Aunque muchas veces esta participación ciudadana, sea ninguneada, bloqueada, castigada, desalentada y desaprovechada por quienes detentan el poder oficial y económico, va ganando cada vez más fuerza.

En medio del caos que actualmente vivimos surgen también en diversas partes del país, incluyendo Querétaro, organizaciones ciudadanas independientes, que están abriendo grietas en el sistema legal, para ser consideradas formalmente en la toma de decisiones públicas.

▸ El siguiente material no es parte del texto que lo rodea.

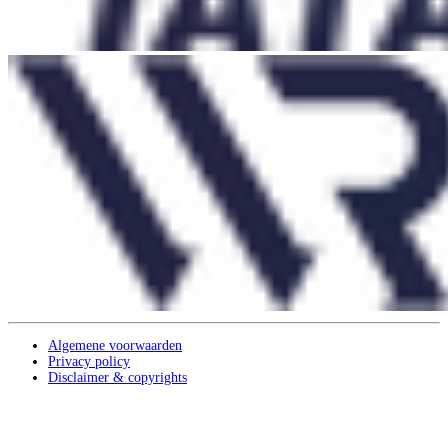
Algemene voorwaarden
Privacy policy
Disclaimer & copyrights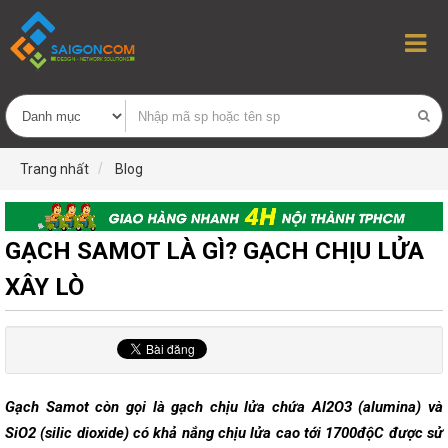
Trang nhất
Blog
GẠCH SAMOT LÀ GÌ? GẠCH CHỊU LỬA
XÂY LÒ
Gạch Samot còn gọi là gạch chịu lửa chứa Al2O3 (alumina) và
SiO2 (silic dioxide) có khả nắng chịu lửa cao tới 1700độC được sử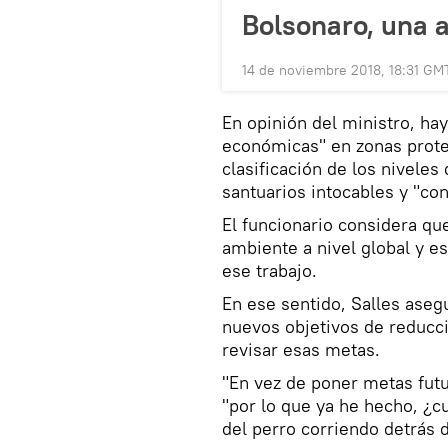
Bolsonaro, una
14 de noviembre 2018, 18:31 GM
En opinión del ministro, ha
económicas" en zonas proteg
clasificación de los niveles
santuarios intocables y "con
El funcionario considera qu
ambiente a nivel global y e
ese trabajo.
En ese sentido, Salles ase
nuevos objetivos de reducc
revisar esas metas.
"En vez de poner metas futu
"por lo que ya he hecho, ¿c
del perro corriendo detrás d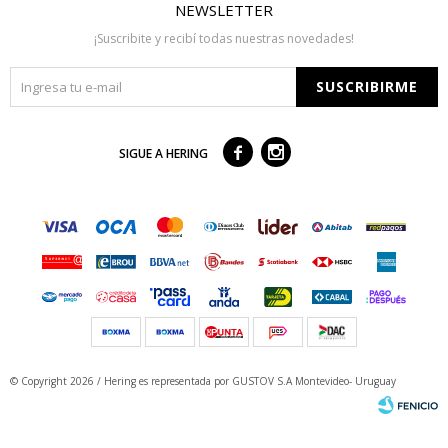
NEWSLETTER
¡Suscribite y recibí todas nuestras novedades!
SUSCRIBIRME



SIGUE A HERING
© Copyright 2026 / Hering
es representada por GUSTOV S.A Montevideo- Uruguay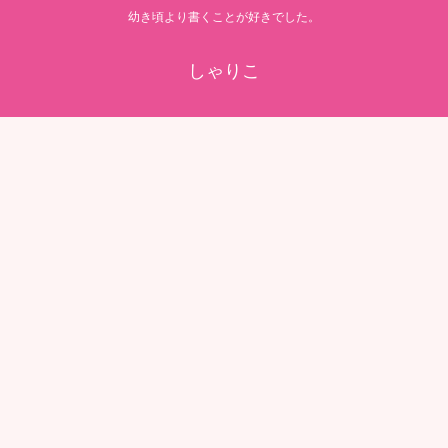
幼き頃より書くことが好きでした。
しゃりこ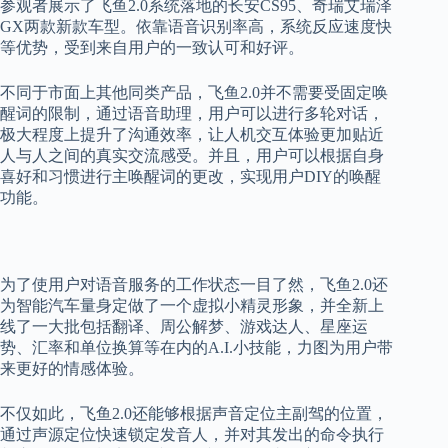
参观者展示了飞鱼2.0系统落地的长安CS95、奇瑞艾瑞泽
GX两款新款车型。依靠语音识别率高，系统反应速度快
等优势，受到来自用户的一致认可和好评。
不同于市面上其他同类产品，飞鱼2.0并不需要受固定唤
醒词的限制，通过语音助理，用户可以进行多轮对话，
极大程度上提升了沟通效率，让人机交互体验更加贴近
人与人之间的真实交流感受。并且，用户可以根据自身
喜好和习惯进行主唤醒词的更改，实现用户DIY的唤醒
功能。
为了使用户对语音服务的工作状态一目了然，飞鱼2.0还
为智能汽车量身定做了一个虚拟小精灵形象，并全新上
线了一大批包括翻译、周公解梦、游戏达人、星座运
势、汇率和单位换算等在内的A.I.小技能，力图为用户带
来更好的情感体验。
不仅如此，飞鱼2.0还能够根据声音定位主副驾的位置，
通过声源定位快速锁定发音人，并对其发出的命令执行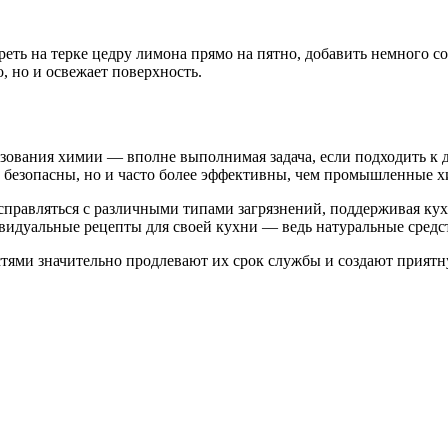
реть на терке цедру лимона прямо на пятно, добавить немного с
о, но и освежает поверхность.
зования химии — вполне выполнимая задача, если подходить к 
лько безопасны, но и часто более эффективны, чем промышленные
правляться с различными типами загрязнений, поддерживая кух
ивидуальные рецепты для своей кухни — ведь натуральные средс
стями значительно продлевают их срок службы и создают приятн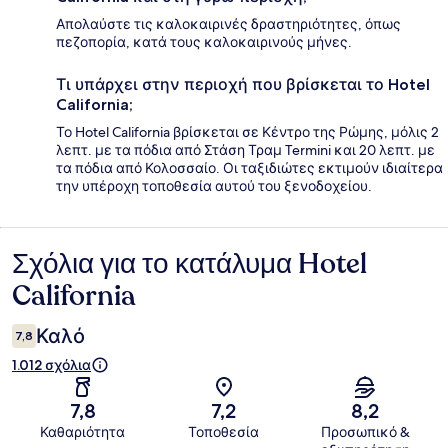
Απολαύστε τις καλοκαιρινές δραστηριότητες, όπως
πεζοπορία, κατά τους καλοκαιρινούς μήνες.
Τι υπάρχει στην περιοχή που βρίσκεται το Hotel
California;
Το Hotel California βρίσκεται σε Κέντρο της Ρώμης, μόλις 2
λεπτ. με τα πόδια από Στάση Τραμ Termini και 20 λεπτ. με
τα πόδια από Κολοσσαίο. Οι ταξιδιώτες εκτιμούν ιδιαίτερα
την υπέροχη τοποθεσία αυτού του ξενοδοχείου.
Σχόλια για το κατάλυμα Hotel
Σχόλια
California
Καλό
7,8
1.012 σχόλια
7,8
7,2
8,2
Καθαριότητα
Τοποθεσία
Προσωπικό &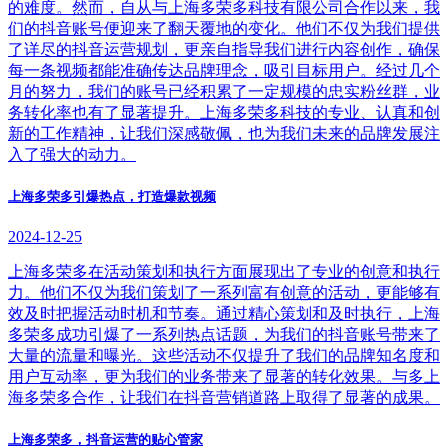
的难度。然而，自从与上海多荣多科技有限公司合作以来，我
们的抖音账号便迎来了翻天覆地的变化。他们不仅为我们提供
了详尽的抖音运营规划，更亲自指导我们进行内容创作，确保
每一条视频都能准确传达品牌理念，吸引目标用户。经过几个
月的努力，我们的账号已经积累了一定规模的忠实粉丝群，业
务转化率也有了显著提升。上海多荣多科技的专业、认真和创
新的工作精神，让我们深感敬佩，也为我们未来的品牌发展注
入了强大的动力。
上海多荣多引爆热点，打造爆款视频
2024-12-25
上海多荣多在活动策划和执行方面展现出了专业的创意和执行
力。他们不仅为我们策划了一系列富有创意的活动，更能够有
效及时把握活动时机和节奏。通过精心策划和及时执行，上海
多荣多成功引爆了一系列热点话题，为我们的抖音账号带来了
大量的流量和曝光。这些活动不仅提升了我们的品牌知名度和
用户互动率，更为我们的业务带来了显著的转化效果。与多上
海多荣多合作，让我们在抖音营销道路上取得了显著的成果。
上海多荣多，抖音运营的贴心管家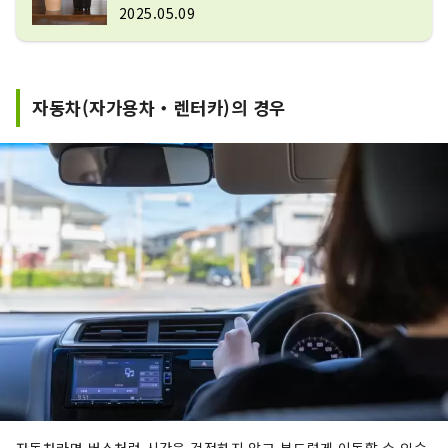
2025.05.09
자동차(자가용차・렌터카)의 경우
자동차라면 버스처럼 시간을 걱정하지 않고 부드럽게 이동할 수 있습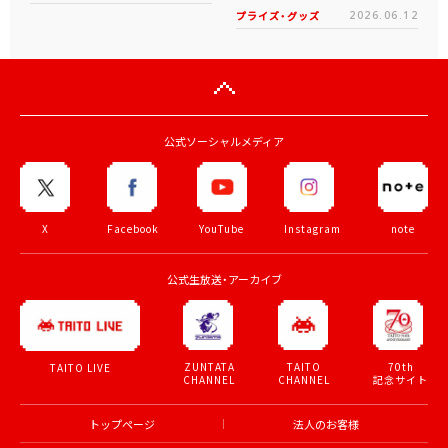
プライズ・グッズ
2026.06.12
公式ソーシャルメディア
X
Facebook
YouTube
Instagram
note
公式生放送・アーカイブ
ZUNTATA
TAITO
70th
TAITO LIVE
CHANNEL
CHANNEL
記念サイト
トップページ
法人のお客様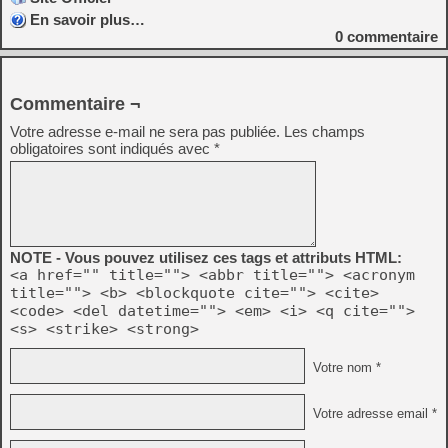
En savoir plus…
0
commentaire
Commentaire ¬
Votre adresse e-mail ne sera pas publiée.
Les champs
obligatoires sont indiqués avec
*
NOTE - Vous pouvez utilisez ces tags et attributs HTML:
<a href="" title=""> <abbr title=""> <acronym
title=""> <b> <blockquote cite=""> <cite>
<code> <del datetime=""> <em> <i> <q cite="">
<s> <strike> <strong>
Votre nom *
Votre adresse email *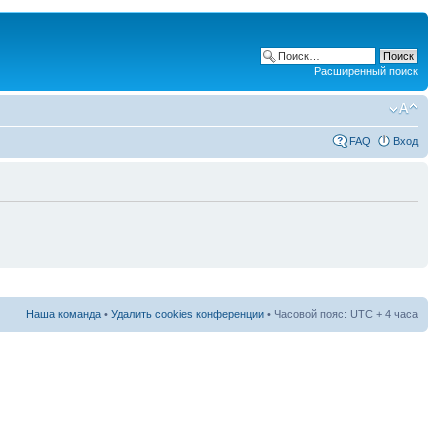
Расширенный поиск
FAQ
Вход
Наша команда
•
Удалить cookies конференции
• Часовой пояс: UTC + 4 часа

Así, #QuerétaroParticipa (integrada por al menos 30 colectivos), luego de 4 años de trabajo, estudio, discusiones y gestiones con la LX Legislatura y con el IEEQ logra impulsar una Nueva Ley de Participación Ciudadana, que ya fue aprobada por la comisión correspondiente y, este viernes también, por el Pleno del Congreso. ¡Enhorabuena!

Toca a todas las organizaciones de todos los barrios queretanos apropiarse de esta nueva ley, para darle vida y fortaleza (Continuará).